The rest of this article is arranged as follows. Section 2 outlines the main outline of the multi-microgrid system and explains the mathematical models for the three participants. The multi-objective problem is presented in Sects. 3, 4 describes the proposed preference-based MORL method in detail. In Sect. 5, the approximate Pareto front and dynamic tariff based on the experimental results are given. Finally, the conclusion is discussed in Sect. 6.

2 Multimicrogrid description

This paper is concerned with the design of a high-level three-microgrid optimization system. An information and communication technology (ICT) system is performed to transfer the information among the three microgrids, including the load demand, energy tariff and renewable energy generation. The mathematical models of the multi-microgrid system, including the microgrid, the ISO and the main power grid, will be described in detail in the following subsections. Let \({\mathcal {N}}={1,2,\ldots ,N}\) be the set of microgrids and \({\mathcal {N}}_s={1,2,\ldots ,N_s}\) be the set of microgrids with energy storage system, where \(N_s \le N\).

2.1 Microgrid model

The microgrid system model shows the power balance among energy storages (if available), local energy generation, other microgrids, and main power grid. For microgrid n without an energy storage system, the mathematical model can be given as

$$\begin{aligned} \begin{array}{rcl} p_{d_n}(t)=p_{g_n}(t)+p_{r_n}(t). \end{array} \end{aligned}$$
(1)

If \(p_{g_n}(t)\) is positive, the power flows from the grid to the microgrid n, otherwise, the power flows from the microgrid n to the grid, i.e., sell the extra electricity to the main power grid.

For microgrid n with an energy storage system, the power balance equation is given by

$$\begin{aligned} \begin{array}{rcl} p_{d_n}(t)=p_{g_n}(t)+p_{r_n}(t)+s_n(t)-s_n(t-1). \end{array} \end{aligned}$$
(2)
$$\begin{aligned}&subject \ to \quad \forall \ t \in {\mathcal {T}}\nonumber \\&|s_n(t)-s_n(t-1) |\le \Delta s_n \end{aligned}$$
(3a)
$$\begin{aligned}&{\underline{s}}_n \le s_n(t) \le {\overline{s}}_n \end{aligned}$$
(3b)

**INFORMATION SHOWN**
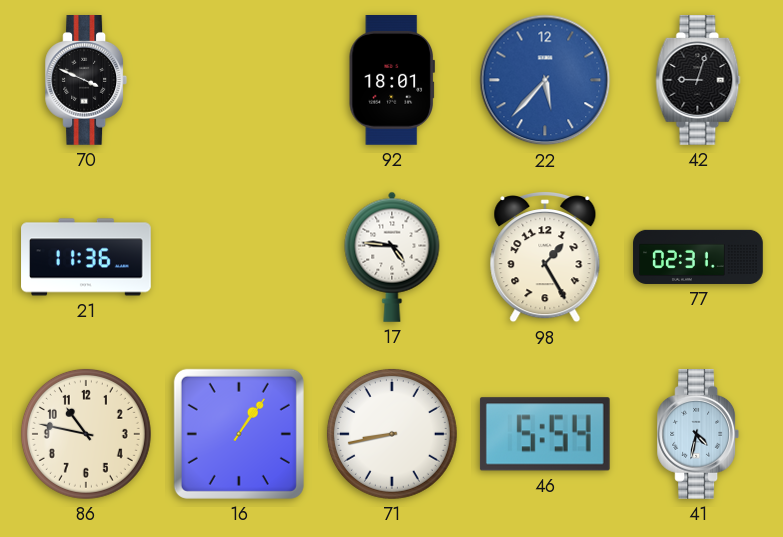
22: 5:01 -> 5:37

**TASKS TO CARRY OUT**
A) In the multi-microgrid extract, what information does the ICT system pass among the three microgrids?
B) Extend the multi-microgrid text, picking up right after its last line.

**RESPONSES TO THE TASKS**
A) The load demand, the energy tariff and the renewable energy generation.

B)
where (3a) represents the constraints of maximum charging/discharging rating power. 3b) is the constraints of the maximum capacity of the storage. Note that we do not consider self-discharge effect of the energy storage system because the energy loss in a short-term period is too small to be negligible [20].

Considering the shiftable loads, the load demand term \(p_{d_n}(t)\) can also be given as

$$\begin{aligned} \begin{aligned} p_{d_n}(t)&=f_{d_n}(\lambda (t),l_{b_n}(t)) = (1+h_n(\lambda (t)))l_{b_n}(t) \end{aligned} \end{aligned}$$
(4)

where \(l_{b_n}(t)\) is equal to the load demand in (2) without considering the shiftable loads. \(h(\lambda (t))=a_1\lambda (t)^2+a_2\lambda (t)+a_3\) and \(p_{d_n}(t)=(1+h(\lambda (t))l_{b_n}(t))\) is the load demand based on the baseload, \(n=1,2,\ldots ,N\) is the index of microgrid. The baseload forecasting technology can achieve high-precision forecasting outcomes because there are almost no fluctuations in practice for the baseload. Therefore, we presuppose that \(l_{b_n}(t)\) is a known data in advance.

Different domestic consumers may have different responses to the same tariff. Different tariff plans can be established by choosing an objective function of microeconomics [21]. For each consumer, the objective function means the consumer’s comfort corresponding to the total power consumption. Up-to-date investigations show that certain objective functions can precisely trace the behaviour of energy consumers [22]. The overall objective function of multi-microgrid can be demonstrated as [23, 24]

$$\begin{aligned} \begin{aligned} \max _{\lambda (t)}: F_w&=f_w(p_{d_1}(t),\ldots ,p_{d_N}(t),\lambda (t)) \\&=\sum ^{N}_{n=1}(f_u(p_{d_n}(t),\omega _n)-f_c(\lambda (t),p_{d_n}(t))) \end{aligned} \end{aligned}$$
(5)

where

$$\begin{aligned} \begin{aligned}&f_c(\lambda (t),p_{d_n}(t))=\lambda (t)*p_{d_n}(t) \end{aligned} \end{aligned}$$
(6a)
$$\begin{aligned} \begin{aligned}&f_u(p_{d_n}(t), \omega _n) \\&=\left\{ \begin{aligned}&(\omega _n+\alpha )p_{d_n}(t) \\&-\frac{\beta }{2}p_{d_n}(t)^2+\gamma p_{d_n}(t)^3, if \ 0\le p_{d_n}(t) \le \frac{\omega _n}{\beta } \\&\frac{\omega _n}{\beta }, if \ p_{d_n}(t) \ge \frac{\omega _n}{\beta } \end{aligned} \right. \end{aligned} \end{aligned}$$
(6b)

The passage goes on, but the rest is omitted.